> _TEXT SHOWN_:
Landscape Changing – But Still Good – for New Mexico’s Film Industry

Eric Witt

Eric Witt, former Deputy Chief of Staff and Film Advisor for Gov. Richardson, 2003 – 2010

Elliott Location Equipment of Albuquerque is one of many New Mexico businesses that expanded dramatically after 2001, when the state initiated a successful program of tax incentives to attract film and television production here.

Owner Wayne Elliott had one water truck in 1988 when he hauled water to locations for The Milagro Beanfield War. A look at his website in 2011 ( shows a full-service provider of trucks, trailers, drivers and special-effects equipment for productions throughout the western and Gulf Coast states. The film incentives program made that expansion possible, said Elliott, who added to his fleet of water trucks and other portable services over the years as he attracted five times the work — and five times the revenue — as he had before the state launched a program that offered 25 percent rebates for in-state film-related expenses.

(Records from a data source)
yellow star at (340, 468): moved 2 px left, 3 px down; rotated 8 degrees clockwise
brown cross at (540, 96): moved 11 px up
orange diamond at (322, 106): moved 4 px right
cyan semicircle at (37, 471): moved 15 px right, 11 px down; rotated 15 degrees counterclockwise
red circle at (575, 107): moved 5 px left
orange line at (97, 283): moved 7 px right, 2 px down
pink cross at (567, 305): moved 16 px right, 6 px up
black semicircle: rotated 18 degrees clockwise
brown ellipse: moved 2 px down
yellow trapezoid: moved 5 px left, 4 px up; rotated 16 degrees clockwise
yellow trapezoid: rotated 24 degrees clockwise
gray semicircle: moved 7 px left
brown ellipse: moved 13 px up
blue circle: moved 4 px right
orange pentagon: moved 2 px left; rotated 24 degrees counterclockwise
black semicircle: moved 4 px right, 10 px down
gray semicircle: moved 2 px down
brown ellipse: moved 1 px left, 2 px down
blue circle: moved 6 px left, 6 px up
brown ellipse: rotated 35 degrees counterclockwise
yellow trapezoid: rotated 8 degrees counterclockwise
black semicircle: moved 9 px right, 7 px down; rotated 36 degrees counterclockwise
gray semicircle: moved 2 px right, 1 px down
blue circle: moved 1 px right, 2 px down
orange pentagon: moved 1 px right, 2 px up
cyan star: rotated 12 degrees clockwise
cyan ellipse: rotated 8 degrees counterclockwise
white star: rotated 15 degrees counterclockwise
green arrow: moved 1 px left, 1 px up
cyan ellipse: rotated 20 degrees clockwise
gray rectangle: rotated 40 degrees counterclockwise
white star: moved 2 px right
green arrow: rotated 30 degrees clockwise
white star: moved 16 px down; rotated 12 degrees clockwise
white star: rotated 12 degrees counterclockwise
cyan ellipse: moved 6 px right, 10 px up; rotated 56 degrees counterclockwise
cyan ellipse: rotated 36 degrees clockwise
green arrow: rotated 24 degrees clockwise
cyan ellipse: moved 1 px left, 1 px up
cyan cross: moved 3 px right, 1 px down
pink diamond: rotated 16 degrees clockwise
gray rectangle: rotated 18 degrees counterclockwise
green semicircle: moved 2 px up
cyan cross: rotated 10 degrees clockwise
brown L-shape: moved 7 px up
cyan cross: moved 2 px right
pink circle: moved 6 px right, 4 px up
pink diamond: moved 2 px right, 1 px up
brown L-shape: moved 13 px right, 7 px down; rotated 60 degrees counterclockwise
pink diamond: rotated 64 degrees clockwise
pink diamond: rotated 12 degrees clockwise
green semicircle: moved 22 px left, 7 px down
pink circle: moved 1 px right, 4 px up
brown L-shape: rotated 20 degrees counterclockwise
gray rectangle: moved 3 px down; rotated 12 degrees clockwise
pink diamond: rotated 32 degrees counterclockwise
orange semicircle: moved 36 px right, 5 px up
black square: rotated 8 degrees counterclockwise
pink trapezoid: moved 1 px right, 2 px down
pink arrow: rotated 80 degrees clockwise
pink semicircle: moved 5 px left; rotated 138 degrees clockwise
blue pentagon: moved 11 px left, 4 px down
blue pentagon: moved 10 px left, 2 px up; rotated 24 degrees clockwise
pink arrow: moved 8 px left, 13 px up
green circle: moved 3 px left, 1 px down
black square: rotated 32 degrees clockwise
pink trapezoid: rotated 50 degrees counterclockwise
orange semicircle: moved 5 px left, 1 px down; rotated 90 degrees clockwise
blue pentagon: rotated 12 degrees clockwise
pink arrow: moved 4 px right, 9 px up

> _REQUEST_:
Write out the part of the New Mexico film industry article that begins at the words "Landscape Changing –" and stops after "television production here.". None of the items above are needed here.

> _WRITTEN RESPONSE_:
Landscape Changing – But Still Good – for New Mexico’s Film Industry

Eric Witt

Eric Witt, former Deputy Chief of Staff and Film Advisor for Gov. Richardson, 2003 – 2010

Elliott Location Equipment of Albuquerque is one of many New Mexico businesses that expanded dramatically after 2001, when the state initiated a successful program of tax incentives to attract film and television production here.